Solo cuando la sacerdotisa y sus muchachas desaparecieron, con un último alarido aterrorizado, bajo una catarata de piedras más grandes que la propia Zafirah, salió a duras penas de su aturdimiento. Su mano seguía en la de Dalia y ambas continuaban corriendo.

—Las ha aplasta…, las ha aplastado… —trató de decirle, aunque lo único que percibía con todo ese ruido era el silbido de sus propios oídos—. ¡Las ha aplastado…!

—¡Ya lo he visto, pero no podemos detenernos! ¡Nos pasará lo mismo si lo hacemos!

Cuando dio otro tirón a su brazo, Zafirah vio que se le habían saltado las lágrimas, aunque sus ojos eran dos manchurrones dorados en medio de la polvareda. La arena galopaba hacia ellas como corceles espectrales, dejando atrás unas densas estelas de humo.

—¡Creo que la entrada al atrio está ahí delante! —oyó gritar a Dalia en medio de un nuevo estruendo, provocado por el desprendimiento de otro fragmento de la montaña. Se había envuelto la cabeza como podía con el velo, sin dejar de correr—. ¡Si conseguimos cruzar el arco, quizás el muro nos proteja del aluvión, aunque sea durante unos…!

—¡El alminar! —chilló Zafirah antes de que pudiera seguir. Como si el tiempo se hubiera congelado por culpa de un extraño hechizo, vieron propagarse unas grietas por la torre en la que la niña había dejado su alfombra, hasta que esta también se hizo pedazos.

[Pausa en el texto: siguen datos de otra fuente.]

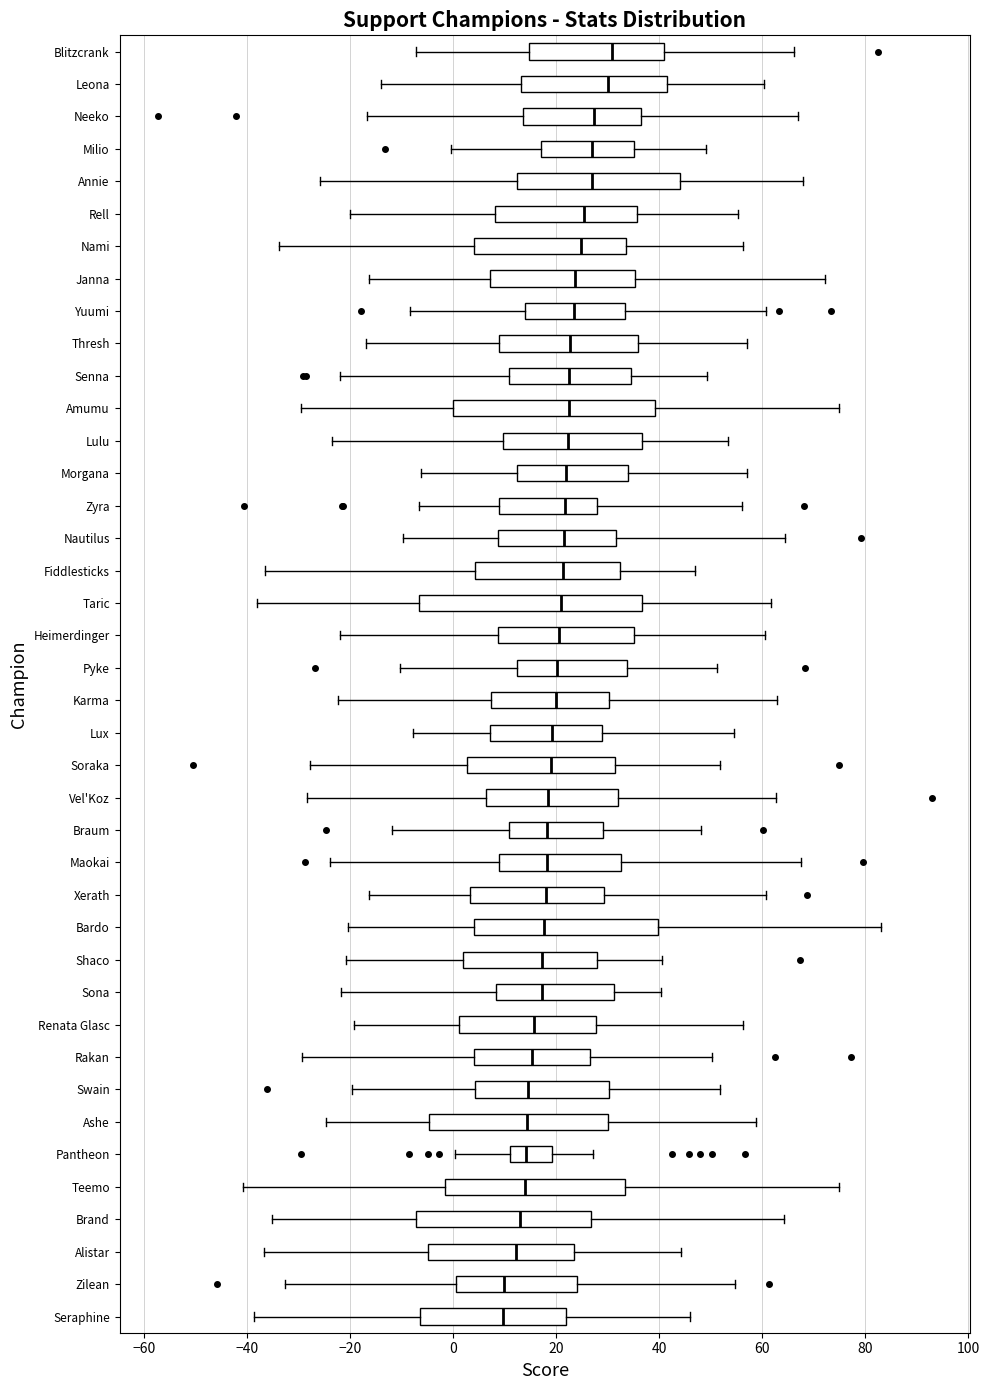

Reading bottom to top, transcribe this box plot: for each box, give where its median line is, the range the box spans, and where its two whiskers end, as read against the x-axis. The values are not printed on the chart, so give them approximately, as read against the axis.

Seraphine: median 10, box -6 to 22, whiskers -38 to 46
Zilean: median 10, box 0 to 24, whiskers -32 to 54
Alistar: median 12, box -4 to 24, whiskers -36 to 44
Brand: median 14, box -8 to 26, whiskers -36 to 64
Teemo: median 14, box -2 to 34, whiskers -40 to 74
Pantheon: median 14, box 12 to 20, whiskers 0 to 28
Ashe: median 14, box -4 to 30, whiskers -24 to 58
Swain: median 14, box 4 to 30, whiskers -20 to 52
Rakan: median 16, box 4 to 26, whiskers -30 to 50
Renata Glasc: median 16, box 2 to 28, whiskers -20 to 56
Sona: median 18, box 8 to 32, whiskers -22 to 40
Shaco: median 18, box 2 to 28, whiskers -20 to 40
Bardo: median 18, box 4 to 40, whiskers -20 to 84
Xerath: median 18, box 4 to 30, whiskers -16 to 60
Maokai: median 18, box 8 to 32, whiskers -24 to 68
Braum: median 18, box 10 to 30, whiskers -12 to 48
Vel'Koz: median 18, box 6 to 32, whiskers -28 to 62
Soraka: median 18, box 2 to 32, whiskers -28 to 52
Lux: median 20, box 8 to 30, whiskers -8 to 54
Karma: median 20, box 8 to 30, whiskers -22 to 62
Pyke: median 20, box 12 to 34, whiskers -10 to 52
Heimerdinger: median 20, box 8 to 36, whiskers -22 to 60
Taric: median 20, box -6 to 36, whiskers -38 to 62
Fiddlesticks: median 22, box 4 to 32, whiskers -36 to 48
Nautilus: median 22, box 8 to 32, whiskers -10 to 64
Zyra: median 22, box 8 to 28, whiskers -6 to 56
Morgana: median 22, box 12 to 34, whiskers -6 to 58
Lulu: median 22, box 10 to 36, whiskers -24 to 54
Amumu: median 22, box 0 to 40, whiskers -30 to 74
Senna: median 22, box 10 to 34, whiskers -22 to 50
Thresh: median 22, box 8 to 36, whiskers -16 to 58
Yuumi: median 24, box 14 to 34, whiskers -8 to 60
Janna: median 24, box 8 to 36, whiskers -16 to 72
Nami: median 24, box 4 to 34, whiskers -34 to 56
Rell: median 26, box 8 to 36, whiskers -20 to 56
Annie: median 26, box 12 to 44, whiskers -26 to 68
Milio: median 26, box 18 to 36, whiskers 0 to 50
Neeko: median 28, box 14 to 36, whiskers -16 to 68
Leona: median 30, box 14 to 42, whiskers -14 to 60
Blitzcrank: median 30, box 14 to 42, whiskers -8 to 66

Dalia y ella se detuvieron en seco, sin poder contener un nuevo alarido. El suelo se estremeció bajo sus pies cuando unos sillares impactaron contra él, seguidos unos instantes después por otros más, de un tamaño mucho mayor. Uno de los fragmentos de Shamaya, al salir disparado de la montaña, se había estrellado contra la parte superior del alminar haciendo que este se quebrara como un junco, pero a Zafirah no le dio tiempo a ver nada más: una lluvia de escombros cayó sobre ambas, algo impactó contra ella arrojándola al suelo y la arena, como compadeciéndose de su espanto, acabó cegándola por completo.